▸ **WORK REQUEST**: Set down the full listing below word for word; pictures stay out of the copy.

▸ **DATA RECORDS**:
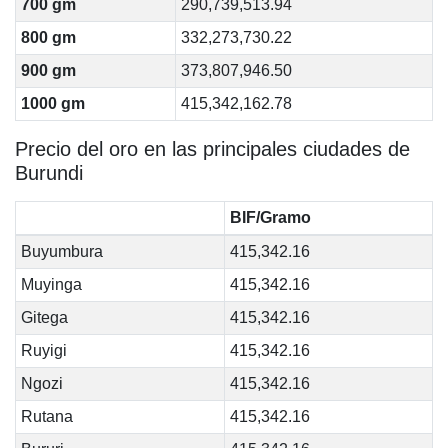
700 gm
290,739,513.94
800 gm
332,273,730.22
900 gm
373,807,946.50
1000 gm
415,342,162.78
Precio del oro en las principales ciudades de
Burundi
BIF/Gramo
Buyumbura
415,342.16
Muyinga
415,342.16
Gitega
415,342.16
Ruyigi
415,342.16
Ngozi
415,342.16
Rutana
415,342.16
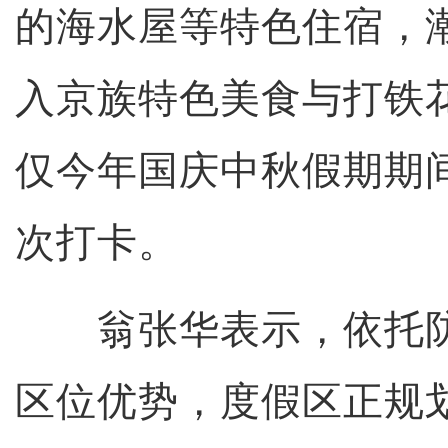
的海水屋等特色住宿，
入京族特色美食与打铁
仅今年国庆中秋假期期间
次打卡。
翁张华表示，依托防
区位优势，度假区正规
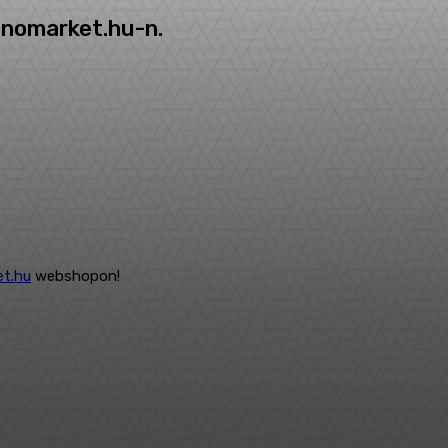
inomarket.hu-n.
et.hu
webshopon!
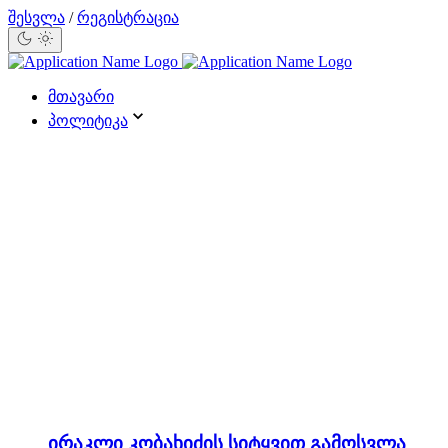
შესვლა
/
რეგისტრაცია
მთავარი
პოლიტიკა
ირაკლი კობახიძის სიტყვით გამოსვლა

▸ **TASK ANSWER**:
700 gm
290,739,513.94
800 gm
332,273,730.22
900 gm
373,807,946.50
1000 gm
415,342,162.78
Precio del oro en las principales ciudades de
Burundi
BIF/Gramo
Buyumbura
415,342.16
Muyinga
415,342.16
Gitega
415,342.16
Ruyigi
415,342.16
Ngozi
415,342.16
Rutana
415,342.16
的海水屋等特色住宿，
入京族特色美食与打铁
仅今年国庆中秋假期期间
次打卡。
翁张华表示，依托防
区位优势，度假区正规
inomarket.hu-n.
et.hu
webshopon!
შესვლა
/
რეგისტრაცია
მთავარი
პოლიტიკა
ირაკლი კობახიძის სიტყვით გამოსვლა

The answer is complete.